Mitigation of numerical Cerenkov radiation and instability using a hybrid finite difference-FFT Maxwell solver and a local charge conserving current deposit

TL;DR

This paper introduces a hybrid Maxwell solver combining FFT and finite difference methods to eliminate numerical Cerenkov radiation and instability in relativistic particle-in-cell simulations, improving accuracy and stability.

Contribution

The paper presents a novel hybrid Maxwell solver that effectively removes numerical Cerenkov effects in relativistic PIC simulations, with theoretical analysis and validation in 2D and 3D geometries.

Findings

Eliminates numerical Cerenkov radiation in relativistic PIC simulations.

Successfully suppresses numerical Cerenkov instability using the hybrid solver.

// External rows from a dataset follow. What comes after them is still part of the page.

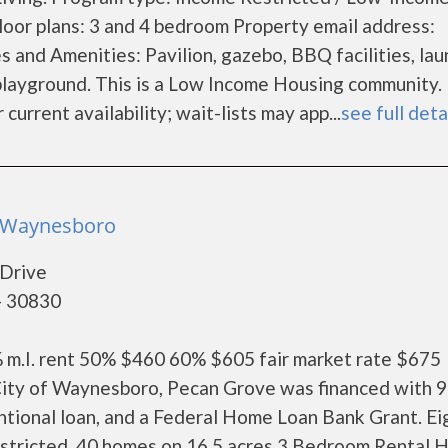
oor plans: 3 and 4 bedroom Property email address:
s and Amenities: Pavilion, gazebo, BBQ facilities, la
nd playground. This is a Low Income Housing community
current availability; wait-lists may app...
see full deta
- Waynesboro
Drive
- 30830
% m.I. rent 50% $460 60% $605 fair market rate $675
 City of Waynesboro, Pecan Grove was financed with 
ntional loan, and a Federal Home Loan Bank Grant. Ei
restricted. 40 homes on 16.5 acres 3 Bedroom Rental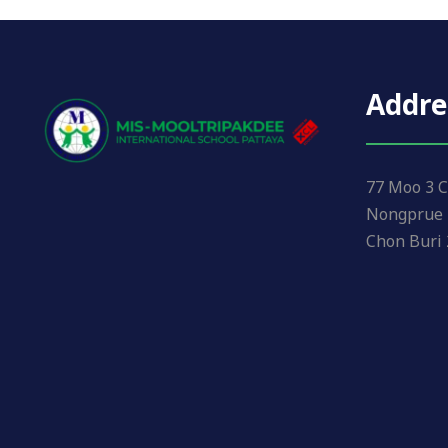
Addre
77 Moo 3 C
Nongprue 
Chon Buri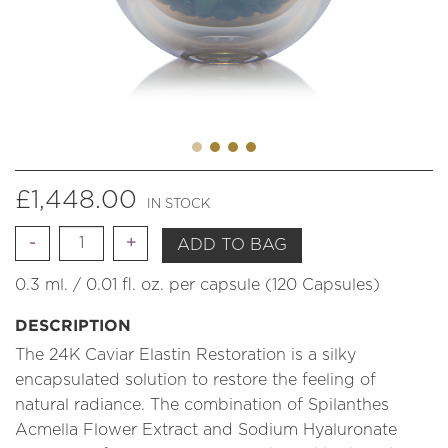
£
1,448.00
IN STOCK
Quantity
ADD TO BAG
0.3 ml. / 0.01 fl. oz. per capsule (120 Capsules)
DESCRIPTION
The 24K Caviar Elastin Restoration is a silky
encapsulated solution to restore the feeling of
natural radiance. The combination of Spilanthes
Acmella Flower Extract and Sodium Hyaluronate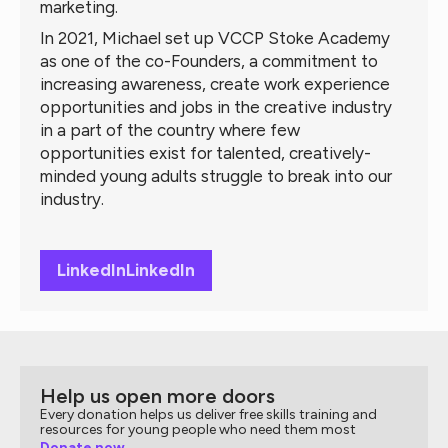
marketing.
In 2021, Michael set up VCCP Stoke Academy
as one of the co-Founders, a commitment to
increasing awareness, create work experience
opportunities and jobs in the creative industry
in a part of the country where few
opportunities exist for talented, creatively-
minded young adults struggle to break into our
industry.
LinkedIn
LinkedIn
Help us open more doors
Every donation helps us deliver free skills training and
resources for young people who need them most
Donate now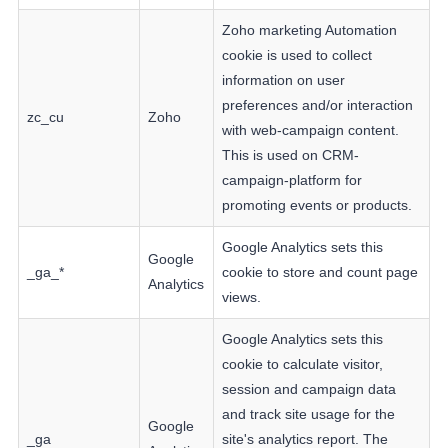
Zoho marketing Automation
cookie is used to collect
information on user
preferences and/or interaction
zc_cu
Zoho
with web-campaign content.
This is used on CRM-
campaign-platform for
promoting events or products.
Google Analytics sets this
Google
_ga_*
cookie to store and count page
Analytics
views.
Google Analytics sets this
cookie to calculate visitor,
session and campaign data
and track site usage for the
Google
_ga
site's analytics report. The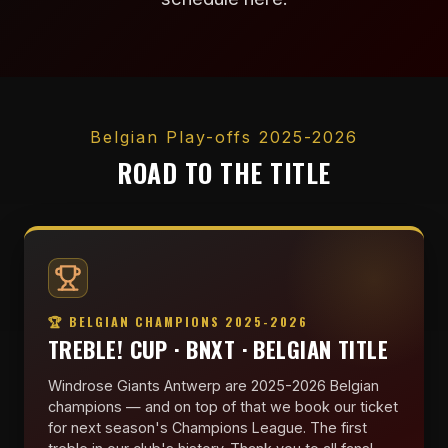
Belgian Play-offs 2025-2026
ROAD TO THE TITLE
🏆 BELGIAN CHAMPIONS 2025-2026
TREBLE! CUP · BNXT · BELGIAN TITLE
Windrose Giants Antwerp are 2025-2026 Belgian
champions — and on top of that we book our ticket
for next season's Champions League. The first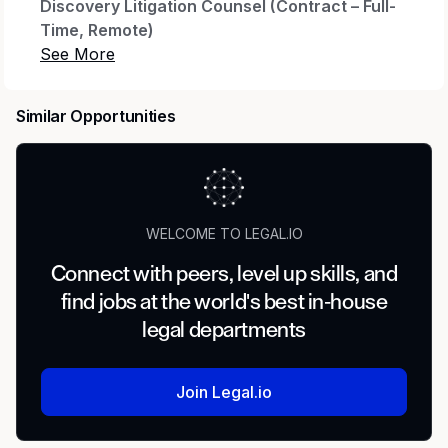
Discovery Litigation Counsel (Contract – Full-
Time, Remote)
Location:
Remote
Commitment:
40 hours/week
Similar Opportunities
Duration:
6 months
Rate:
$105–$120/hr
Benefits:
Health, Dental, Vision, 401k
WELCOME TO LEGAL.IO
About the Role
Connect with peers, level up skills, and
find jobs at the world's best in-house
A leading
global automotive company
is
legal departments
seeking an experienced
Discovery Litigation
Counsel
to support complex litigation and
government investigations. This attorney will
Join Legal.io
manage discovery across a broad litigation
portfolio, coordinate investigative efforts,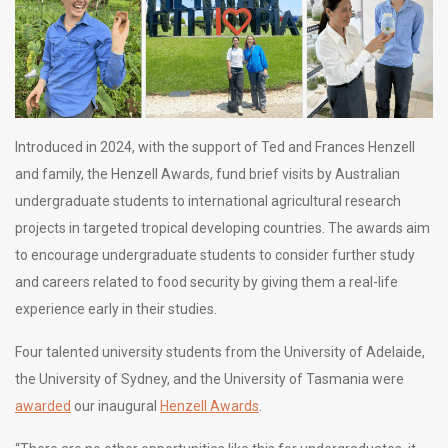
Introduced in 2024, with the support of Ted and Frances Henzell
and family, the Henzell Awards, fund brief visits by Australian
undergraduate students to international agricultural research
projects in targeted tropical developing countries. The awards aim
to encourage undergraduate students to consider further study
and careers related to food security by giving them a real-life
experience early in their studies.
Four talented university students from the University of Adelaide,
the University of Sydney, and the University of Tasmania were
awarded
our inaugural
Henzell Awards
.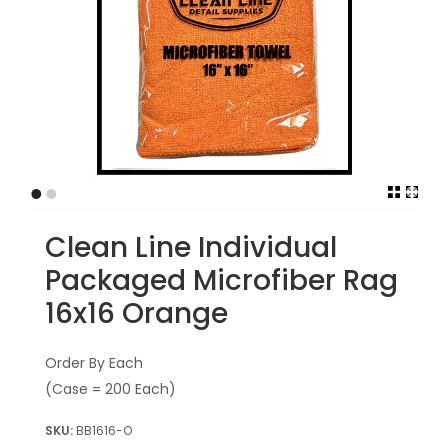
•
•
Clean Line Individual
Packaged Microfiber Rag
16x16 Orange
Order By Each
(Case = 200 Each)
BB1616-O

Achieves good agreement with spectral and standard Yee solvers in benchmark tests.

Abstract

A hybrid Maxwell solver for fully relativistic and electromagnetic (EM) particle-in-cell (PIC) codes is described. In this solver, the EM fields are solved in $k$ space by performing an FFT in one direction, while using finite difference operators in the other direction(s). This solver eliminates the numerical Cerenkov radiation for particles moving in the preferred direction. Moreover, the numerical Cerenkov instability (NCI) induced by the relativistically drifting plasma and beam can be eliminated using this hybrid solver by applying strategies that are similar to those recently developed for pure FFT solvers. A current correction is applied for the charge conserving current deposit to correctly account for the EM calculation in hybrid Yee-FFT solver. A theoretical analysis of the dispersion properties in vacuum and in a drifting plasma for the hybrid solver is presented, and compared with PIC simulations with good agreement obtained. This hybrid solver is applied to both 2D and 3D Cartesian and quasi-3D (in which the fields and current are decomposed into azimuthal harmonics) geometries. Illustrative results for laser wakefield accelerator simulation in a Lorentz boosted frame using the hybrid solver in the 2D Cartesian geometry are presented, and compared against results from 2D UPIC-EMMA simulation which uses a pure spectral Maxwell solver, and from OSIRIS 2D lab frame simulation using the standard Yee solver. Very good agreement is obtained which demonstrates the feasibility of using the hybrid solver for high fidelity simulation of relativistically drifting plasma with no evidence of the numerical Cerenkov instability.